= Requirement =
Only the lines below starting at the one containing "left eye: (1281, 443)" and ending at the one containing "left hip: (620, 1134)" belong in the answer, each copied exactly.

==== Material for this exercise ====

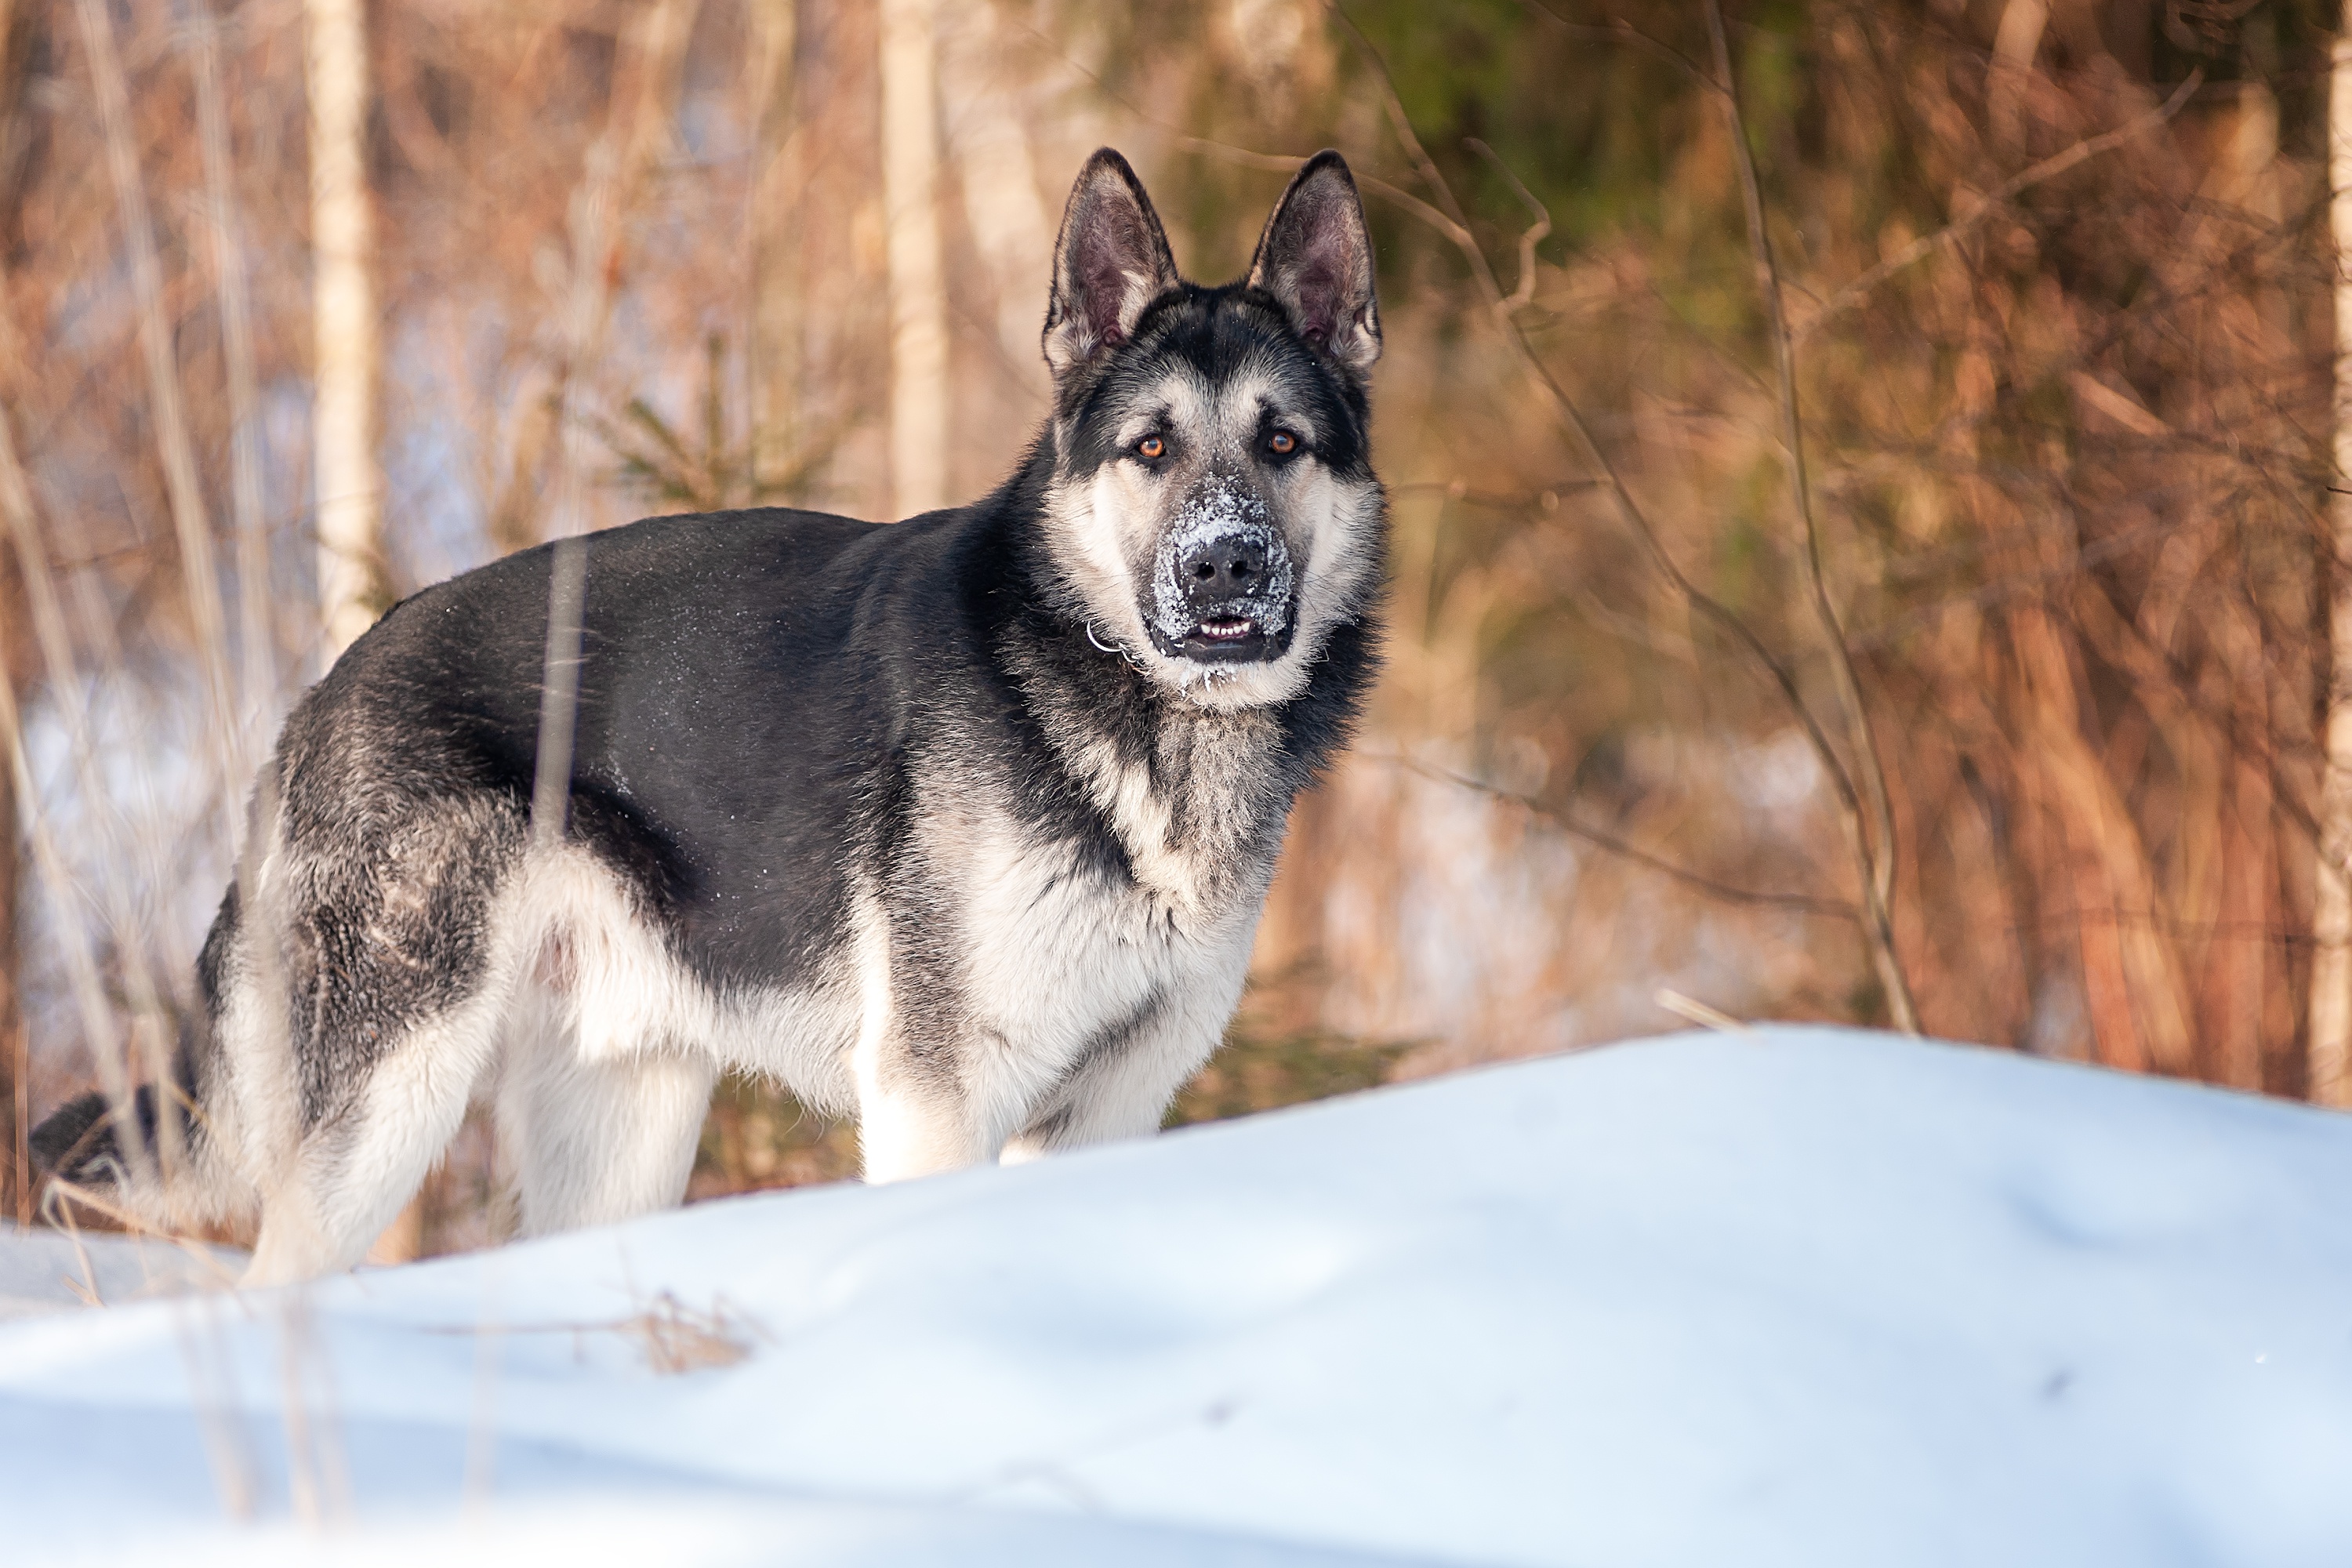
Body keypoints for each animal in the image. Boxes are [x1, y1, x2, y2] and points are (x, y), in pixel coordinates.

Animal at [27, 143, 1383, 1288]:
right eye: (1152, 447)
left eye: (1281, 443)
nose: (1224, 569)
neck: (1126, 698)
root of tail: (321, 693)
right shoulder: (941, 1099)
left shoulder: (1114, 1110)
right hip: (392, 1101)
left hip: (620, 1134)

====
==== Material for this exercise ====

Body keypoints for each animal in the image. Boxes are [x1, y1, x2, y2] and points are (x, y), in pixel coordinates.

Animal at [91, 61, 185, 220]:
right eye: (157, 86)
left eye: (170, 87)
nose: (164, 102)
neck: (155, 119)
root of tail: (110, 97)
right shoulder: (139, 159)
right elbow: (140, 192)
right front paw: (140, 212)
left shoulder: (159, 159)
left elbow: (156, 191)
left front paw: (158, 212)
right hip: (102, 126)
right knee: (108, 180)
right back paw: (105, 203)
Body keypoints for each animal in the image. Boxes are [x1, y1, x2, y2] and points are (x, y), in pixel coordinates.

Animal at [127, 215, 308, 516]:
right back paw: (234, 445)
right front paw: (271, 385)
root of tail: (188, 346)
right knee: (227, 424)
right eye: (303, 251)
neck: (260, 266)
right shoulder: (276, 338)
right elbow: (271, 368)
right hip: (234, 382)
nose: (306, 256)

====

= Output of the exercise =
left eye: (1281, 443)
nose: (1224, 569)
neck: (1126, 698)
root of tail: (321, 693)
right shoulder: (941, 1099)
left shoulder: (1114, 1110)
right hip: (392, 1101)
left hip: (620, 1134)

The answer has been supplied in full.